> **Entries shown**

= Beginning of Section =

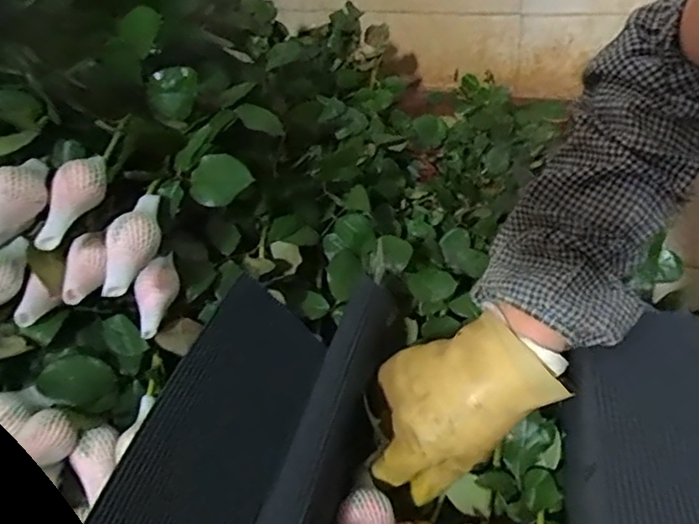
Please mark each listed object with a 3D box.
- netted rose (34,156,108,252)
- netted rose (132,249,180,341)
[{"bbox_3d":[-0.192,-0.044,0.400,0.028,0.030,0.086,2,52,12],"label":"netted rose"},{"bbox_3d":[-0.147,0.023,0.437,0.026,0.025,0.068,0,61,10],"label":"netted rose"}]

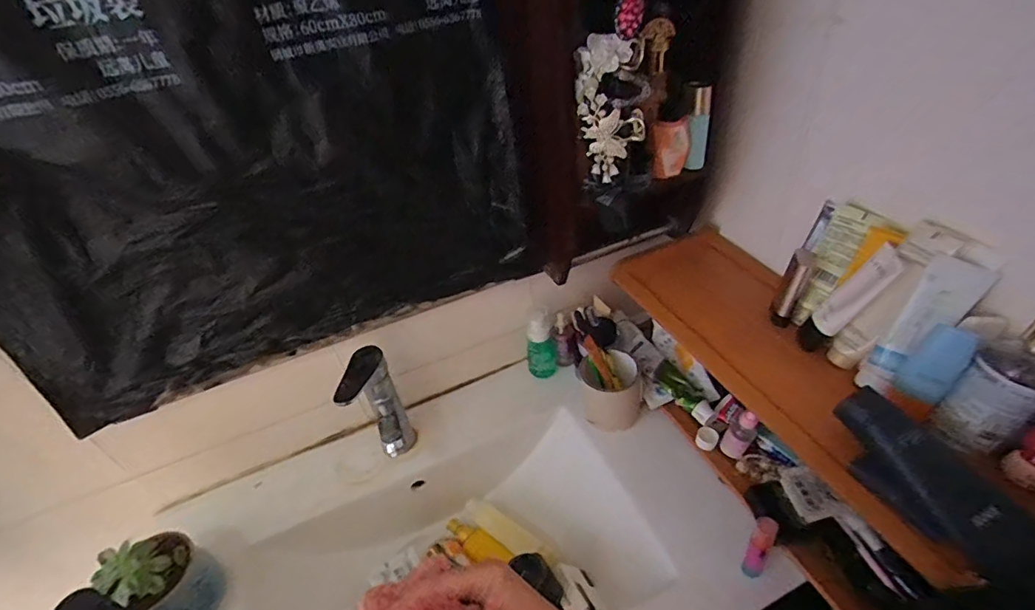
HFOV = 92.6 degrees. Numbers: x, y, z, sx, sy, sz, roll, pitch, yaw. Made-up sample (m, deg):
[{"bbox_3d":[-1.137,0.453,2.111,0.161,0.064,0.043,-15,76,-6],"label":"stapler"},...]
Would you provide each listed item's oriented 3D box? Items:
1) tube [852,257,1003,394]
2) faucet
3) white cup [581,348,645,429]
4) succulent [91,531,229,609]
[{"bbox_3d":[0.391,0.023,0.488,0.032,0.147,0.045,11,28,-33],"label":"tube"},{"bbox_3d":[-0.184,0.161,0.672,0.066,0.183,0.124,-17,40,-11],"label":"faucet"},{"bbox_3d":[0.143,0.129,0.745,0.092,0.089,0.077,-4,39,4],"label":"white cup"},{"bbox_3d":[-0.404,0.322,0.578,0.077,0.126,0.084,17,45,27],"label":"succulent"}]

= End of Section =
= Beginning of Section =

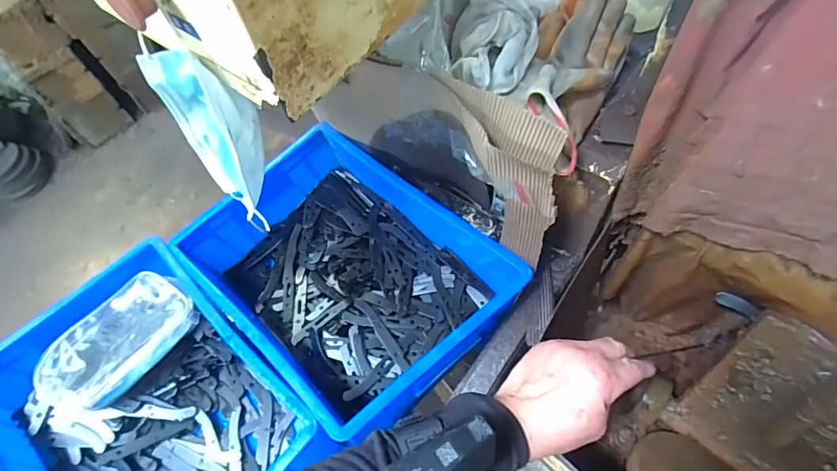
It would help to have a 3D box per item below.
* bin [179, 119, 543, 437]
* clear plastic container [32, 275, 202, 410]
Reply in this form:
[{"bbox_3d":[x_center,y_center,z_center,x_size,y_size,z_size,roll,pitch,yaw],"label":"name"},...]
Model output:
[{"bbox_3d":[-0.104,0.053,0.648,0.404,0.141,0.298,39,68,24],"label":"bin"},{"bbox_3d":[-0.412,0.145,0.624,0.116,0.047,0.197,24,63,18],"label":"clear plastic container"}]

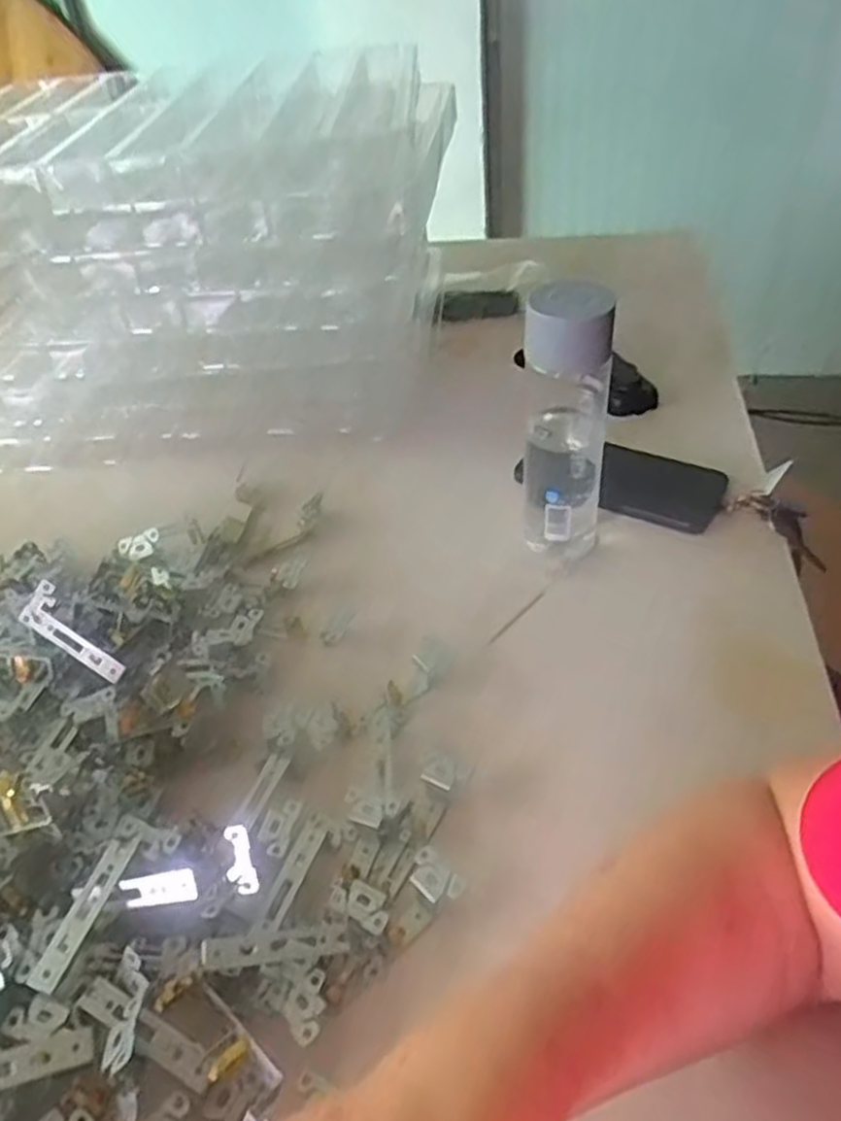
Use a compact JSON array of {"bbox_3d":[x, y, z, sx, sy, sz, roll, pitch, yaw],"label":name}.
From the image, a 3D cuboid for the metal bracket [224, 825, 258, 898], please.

= End of Section =

> **Task statement**
The string "name" may appear in the entries. Say how many lines contain it, as a bare number.

> **Solution to this task**
2